▸ O QUE SE ESPERA: Transcreva fielmente o trecho do texto sobre vinhos e uvas autóctones que vai de "Já vou avisando, se" até "de 80, não é?".

▸ TEXTO PARA ANÁLISE:
::::

Reflexões do Fundo do Copo – Turismo e as Uvas.

brenoMais um texto do amigo e colaborador de todos os sábados, Breno Raigorodsky. Para acessar seus textos anteriores, clique em Crônicas do Breno, aqui do lado, na seção Categorias

Já vou avisando, se você quer trazer um presente pra mim de sua viagem à Eslovenia, Grécia, Marrocos, Alto Adige, Languedoc, Portugal, Espanha e tantos outros lugares que produzem vinhos autóctones, não me traga um vinho feito das uvas ditas internacionais porque sou capaz de reagir mal, como fiz recentemente, apesar das excelentes intenções de quem me presenteou. Ora, não é prioritário saber se os produtores destes lugares inóspitos são capazes de imitar os varietais reproduzidos ad nauseam por todos que fazem vinho. Pode até ser legal comparar um cabernet sauvignon grego com um do Chile, mas é pouco, a não ser que seja um vinho tão surpreendentemente bem feito, que concorre em qualidade com os melhores do mundo feitos com esta uva. Afinal foi assim com o Grange australiano na década de 80, não é?

::::

▸ LISTAGEM APRESENTADA:
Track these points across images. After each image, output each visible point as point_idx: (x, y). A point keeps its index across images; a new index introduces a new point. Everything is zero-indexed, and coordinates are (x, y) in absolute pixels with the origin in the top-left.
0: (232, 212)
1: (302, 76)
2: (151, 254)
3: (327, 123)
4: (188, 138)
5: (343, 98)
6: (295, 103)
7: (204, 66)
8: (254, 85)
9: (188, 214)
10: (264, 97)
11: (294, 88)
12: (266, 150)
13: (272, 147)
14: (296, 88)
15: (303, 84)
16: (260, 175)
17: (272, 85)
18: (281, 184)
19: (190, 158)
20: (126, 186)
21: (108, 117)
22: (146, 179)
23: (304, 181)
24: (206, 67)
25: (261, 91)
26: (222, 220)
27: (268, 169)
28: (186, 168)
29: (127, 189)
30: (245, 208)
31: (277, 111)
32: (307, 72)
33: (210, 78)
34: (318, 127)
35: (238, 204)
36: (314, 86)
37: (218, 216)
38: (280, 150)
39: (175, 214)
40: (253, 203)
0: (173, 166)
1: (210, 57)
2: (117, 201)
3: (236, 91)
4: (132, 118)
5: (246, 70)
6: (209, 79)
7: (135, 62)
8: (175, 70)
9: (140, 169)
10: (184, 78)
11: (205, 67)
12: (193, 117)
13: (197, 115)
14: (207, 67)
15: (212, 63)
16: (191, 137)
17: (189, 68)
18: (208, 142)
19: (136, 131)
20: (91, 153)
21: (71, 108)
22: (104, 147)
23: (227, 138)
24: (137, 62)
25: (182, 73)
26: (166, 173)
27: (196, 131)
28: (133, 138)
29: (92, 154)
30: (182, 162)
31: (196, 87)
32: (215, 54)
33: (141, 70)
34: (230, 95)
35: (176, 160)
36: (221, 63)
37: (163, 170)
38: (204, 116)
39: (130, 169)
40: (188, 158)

::::

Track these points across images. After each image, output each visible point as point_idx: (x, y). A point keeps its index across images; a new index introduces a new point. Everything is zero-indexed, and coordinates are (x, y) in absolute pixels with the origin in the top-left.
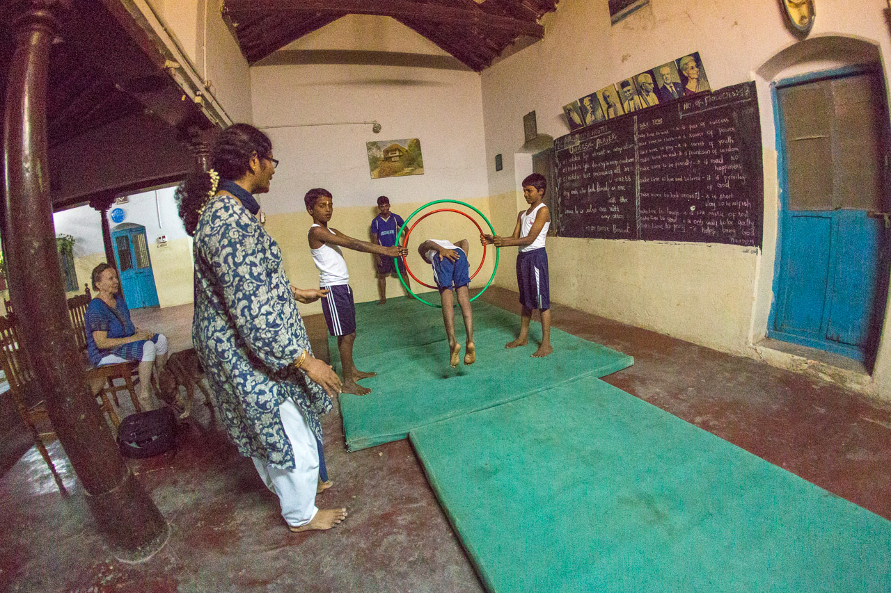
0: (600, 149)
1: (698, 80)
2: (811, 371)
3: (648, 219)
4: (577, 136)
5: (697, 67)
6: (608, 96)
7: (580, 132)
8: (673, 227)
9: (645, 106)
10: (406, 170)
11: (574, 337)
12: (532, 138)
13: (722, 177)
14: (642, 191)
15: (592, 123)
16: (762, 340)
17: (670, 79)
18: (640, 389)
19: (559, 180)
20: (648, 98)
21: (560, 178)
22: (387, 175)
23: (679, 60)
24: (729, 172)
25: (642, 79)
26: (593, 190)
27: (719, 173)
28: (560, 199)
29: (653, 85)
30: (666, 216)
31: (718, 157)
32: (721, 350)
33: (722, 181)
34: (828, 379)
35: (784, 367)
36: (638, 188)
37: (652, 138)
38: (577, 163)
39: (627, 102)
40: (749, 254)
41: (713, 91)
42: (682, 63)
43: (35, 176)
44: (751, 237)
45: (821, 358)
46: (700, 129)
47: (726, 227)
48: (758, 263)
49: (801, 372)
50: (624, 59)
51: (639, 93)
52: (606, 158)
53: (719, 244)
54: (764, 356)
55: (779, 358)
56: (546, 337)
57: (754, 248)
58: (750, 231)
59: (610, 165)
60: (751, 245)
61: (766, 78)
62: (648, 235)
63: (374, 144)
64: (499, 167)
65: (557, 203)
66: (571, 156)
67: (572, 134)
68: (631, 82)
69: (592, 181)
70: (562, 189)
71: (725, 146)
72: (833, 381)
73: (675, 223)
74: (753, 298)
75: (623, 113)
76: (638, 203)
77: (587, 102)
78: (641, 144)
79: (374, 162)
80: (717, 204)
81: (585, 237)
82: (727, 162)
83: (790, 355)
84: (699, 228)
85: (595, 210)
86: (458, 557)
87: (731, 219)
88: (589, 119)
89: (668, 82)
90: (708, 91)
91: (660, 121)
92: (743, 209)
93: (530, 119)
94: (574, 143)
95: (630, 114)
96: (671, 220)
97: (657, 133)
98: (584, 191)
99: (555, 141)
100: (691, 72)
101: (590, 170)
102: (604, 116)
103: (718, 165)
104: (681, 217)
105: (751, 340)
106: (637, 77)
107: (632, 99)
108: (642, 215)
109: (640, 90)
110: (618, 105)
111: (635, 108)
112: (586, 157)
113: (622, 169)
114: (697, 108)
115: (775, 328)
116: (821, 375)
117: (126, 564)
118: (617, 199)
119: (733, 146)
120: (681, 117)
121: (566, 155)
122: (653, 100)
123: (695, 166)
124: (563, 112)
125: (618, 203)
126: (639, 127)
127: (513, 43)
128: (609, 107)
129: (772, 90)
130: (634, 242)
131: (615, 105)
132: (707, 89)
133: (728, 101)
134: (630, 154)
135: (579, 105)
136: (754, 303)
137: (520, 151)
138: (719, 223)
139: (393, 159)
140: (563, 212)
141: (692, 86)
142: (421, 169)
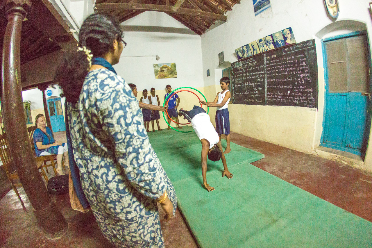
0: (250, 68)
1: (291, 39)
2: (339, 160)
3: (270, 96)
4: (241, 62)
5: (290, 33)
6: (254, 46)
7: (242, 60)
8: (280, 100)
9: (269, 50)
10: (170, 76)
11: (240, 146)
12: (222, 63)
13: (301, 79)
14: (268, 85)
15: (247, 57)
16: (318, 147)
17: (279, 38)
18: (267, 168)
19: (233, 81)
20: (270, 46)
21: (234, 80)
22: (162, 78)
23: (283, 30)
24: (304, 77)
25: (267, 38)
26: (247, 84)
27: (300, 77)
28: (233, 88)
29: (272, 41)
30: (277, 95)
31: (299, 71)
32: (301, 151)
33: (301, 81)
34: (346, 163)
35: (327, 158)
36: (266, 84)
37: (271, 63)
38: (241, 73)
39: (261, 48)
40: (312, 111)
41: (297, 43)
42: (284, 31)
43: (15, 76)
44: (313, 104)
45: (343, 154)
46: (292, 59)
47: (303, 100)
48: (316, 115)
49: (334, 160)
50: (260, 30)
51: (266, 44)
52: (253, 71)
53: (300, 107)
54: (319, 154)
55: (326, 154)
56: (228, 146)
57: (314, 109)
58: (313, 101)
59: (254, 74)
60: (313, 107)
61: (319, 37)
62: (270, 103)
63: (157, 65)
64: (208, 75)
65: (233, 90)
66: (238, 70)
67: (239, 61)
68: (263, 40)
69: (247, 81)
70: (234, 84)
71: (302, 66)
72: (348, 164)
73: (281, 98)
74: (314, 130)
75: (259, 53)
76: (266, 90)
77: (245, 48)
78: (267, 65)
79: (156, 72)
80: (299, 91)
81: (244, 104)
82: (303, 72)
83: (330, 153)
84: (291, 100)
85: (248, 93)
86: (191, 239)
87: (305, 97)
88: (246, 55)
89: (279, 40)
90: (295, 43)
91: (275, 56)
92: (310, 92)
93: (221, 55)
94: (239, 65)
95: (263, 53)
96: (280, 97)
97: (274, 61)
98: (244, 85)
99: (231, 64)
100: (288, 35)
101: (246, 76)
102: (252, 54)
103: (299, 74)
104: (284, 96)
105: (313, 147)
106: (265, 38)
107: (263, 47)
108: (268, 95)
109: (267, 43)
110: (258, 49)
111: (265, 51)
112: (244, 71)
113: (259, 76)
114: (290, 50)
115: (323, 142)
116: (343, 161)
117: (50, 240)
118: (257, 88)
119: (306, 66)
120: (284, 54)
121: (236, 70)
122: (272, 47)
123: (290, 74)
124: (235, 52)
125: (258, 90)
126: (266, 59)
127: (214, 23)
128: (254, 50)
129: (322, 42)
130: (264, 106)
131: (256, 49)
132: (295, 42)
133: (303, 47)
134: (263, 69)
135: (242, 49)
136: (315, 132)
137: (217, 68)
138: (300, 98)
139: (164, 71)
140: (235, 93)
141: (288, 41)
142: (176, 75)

::::

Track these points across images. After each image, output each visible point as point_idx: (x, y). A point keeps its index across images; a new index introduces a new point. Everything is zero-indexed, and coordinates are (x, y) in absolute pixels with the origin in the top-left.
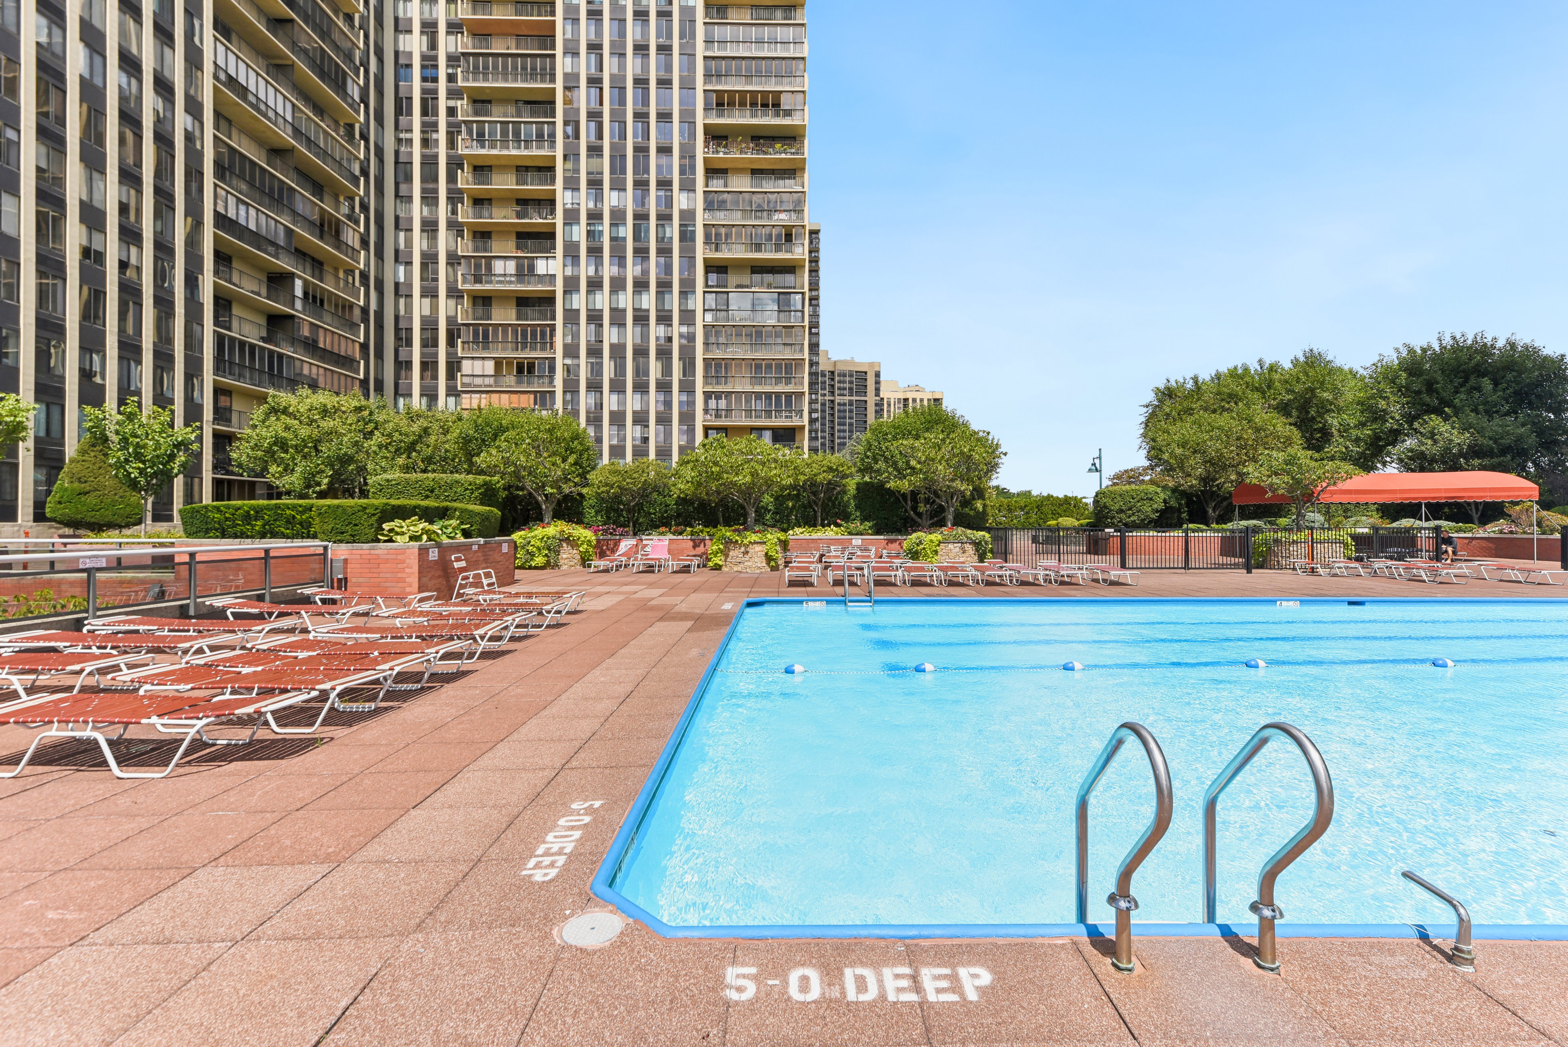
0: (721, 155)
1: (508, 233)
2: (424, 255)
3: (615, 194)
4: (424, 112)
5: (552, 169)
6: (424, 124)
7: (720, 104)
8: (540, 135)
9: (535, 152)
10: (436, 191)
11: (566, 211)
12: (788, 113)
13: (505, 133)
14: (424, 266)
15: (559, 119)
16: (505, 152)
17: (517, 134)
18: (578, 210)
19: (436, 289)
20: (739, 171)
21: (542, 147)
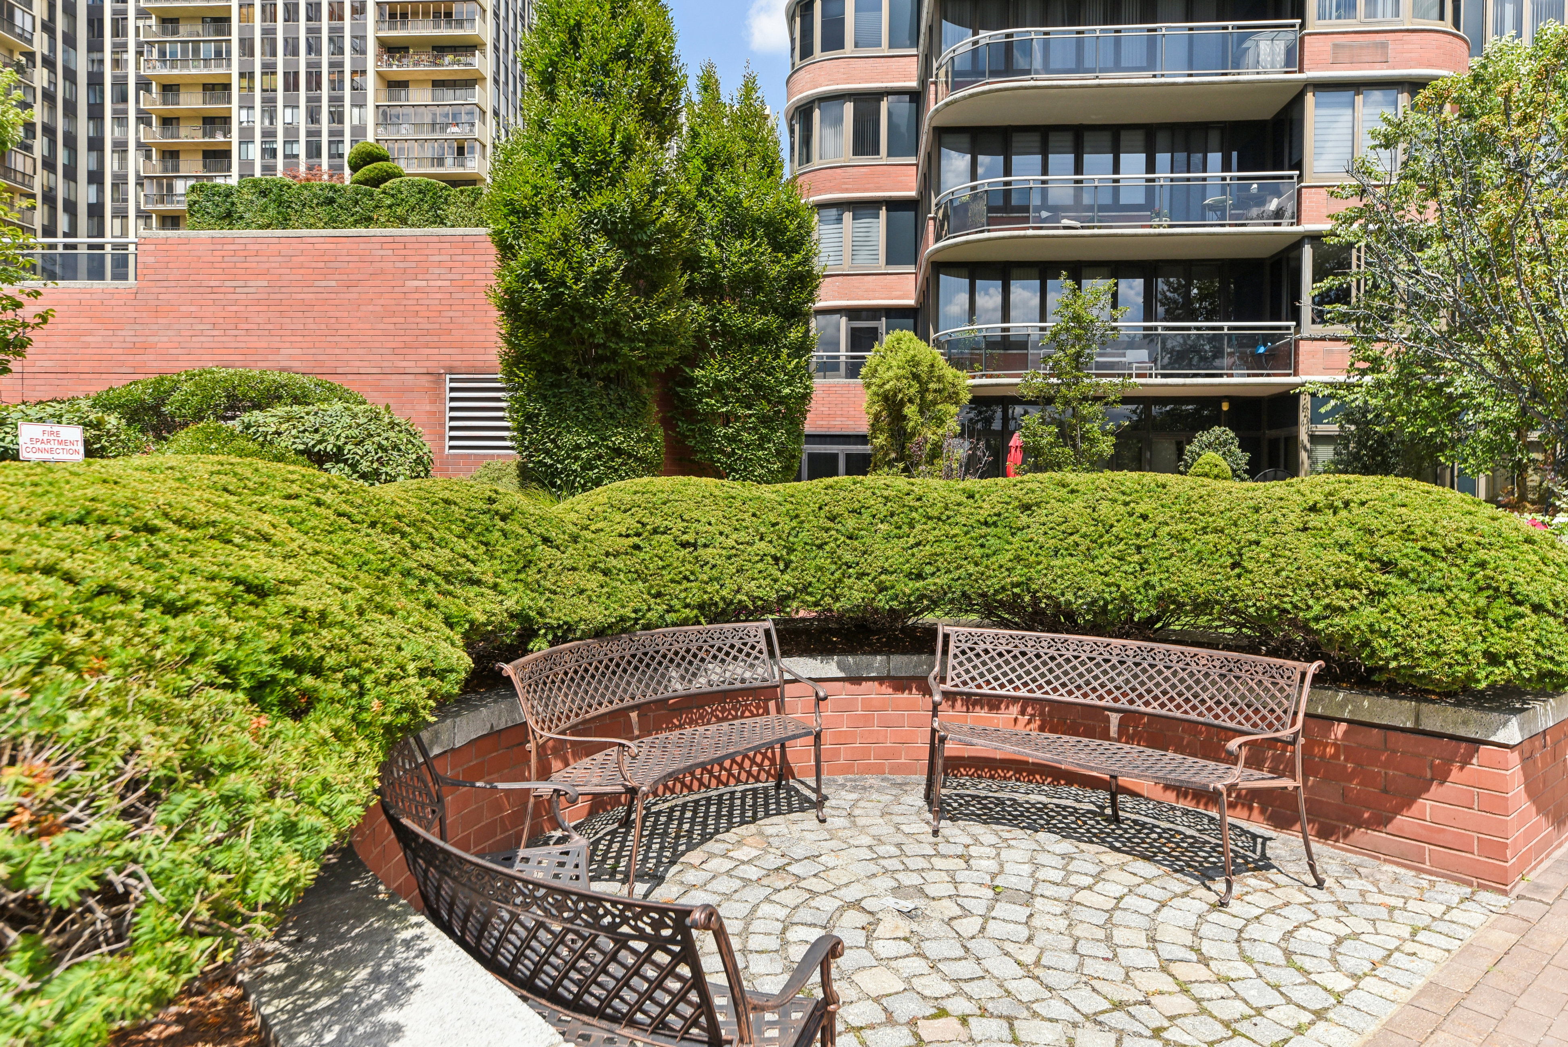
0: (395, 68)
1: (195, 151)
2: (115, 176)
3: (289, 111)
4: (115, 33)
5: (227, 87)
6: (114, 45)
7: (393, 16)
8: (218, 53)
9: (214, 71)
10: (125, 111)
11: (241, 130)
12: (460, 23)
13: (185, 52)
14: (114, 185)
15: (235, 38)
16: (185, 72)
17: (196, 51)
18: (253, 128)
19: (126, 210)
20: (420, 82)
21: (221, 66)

::::

▸ ESPAÇO DA RESPOSTA:
Já vou avisando, se você quer trazer um presente pra mim de sua viagem à Eslovenia, Grécia, Marrocos, Alto Adige, Languedoc, Portugal, Espanha e tantos outros lugares que produzem vinhos autóctones, não me traga um vinho feito das uvas ditas internacionais porque sou capaz de reagir mal, como fiz recentemente, apesar das excelentes intenções de quem me presenteou. Ora, não é prioritário saber se os produtores destes lugares inóspitos são capazes de imitar os varietais reproduzidos ad nauseam por todos que fazem vinho. Pode até ser legal comparar um cabernet sauvignon grego com um do Chile, mas é pouco, a não ser que seja um vinho tão surpreendentemente bem feito, que concorre em qualidade com os melhores do mundo feitos com esta uva. Afinal foi assim com o Grange australiano na década de 80, não é?